[Stored entries]
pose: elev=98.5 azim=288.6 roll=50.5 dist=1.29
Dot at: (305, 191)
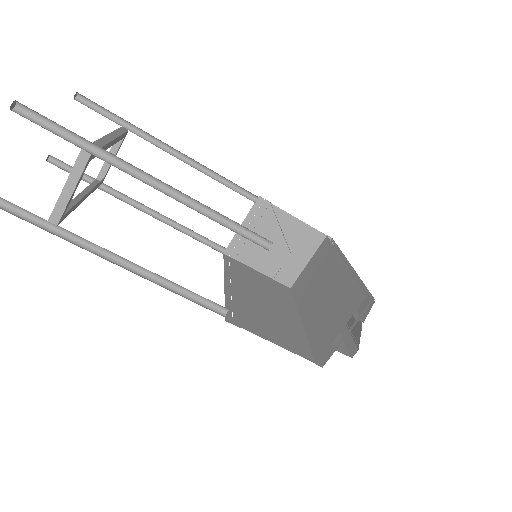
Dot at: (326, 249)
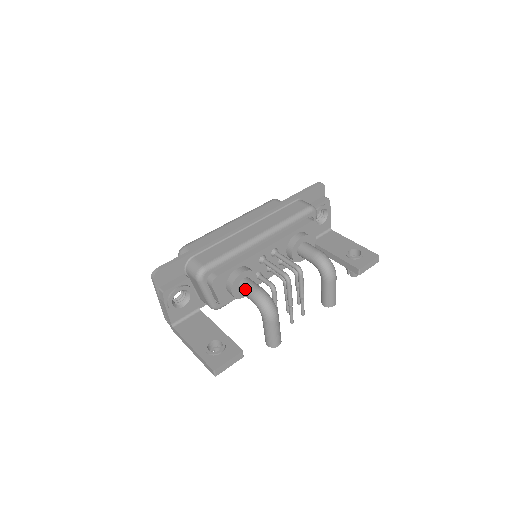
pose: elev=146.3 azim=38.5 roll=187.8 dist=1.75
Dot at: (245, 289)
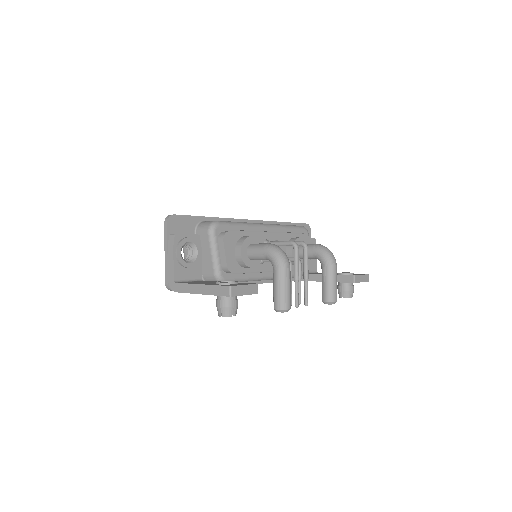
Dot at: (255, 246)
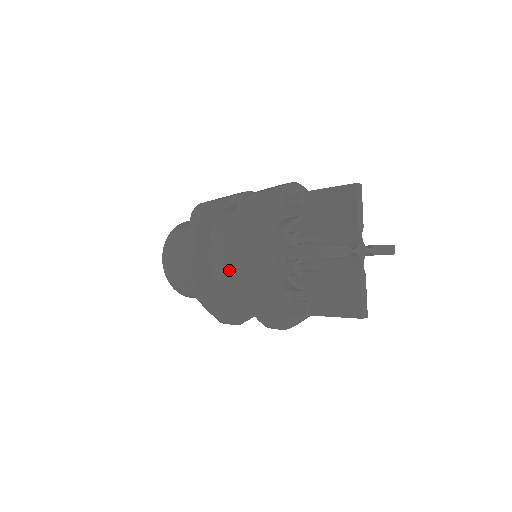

Required work | Count the lines in the items above that contain the string "azim", treating uppercase and lowercase as different. Give only the number.

Problem solution | 2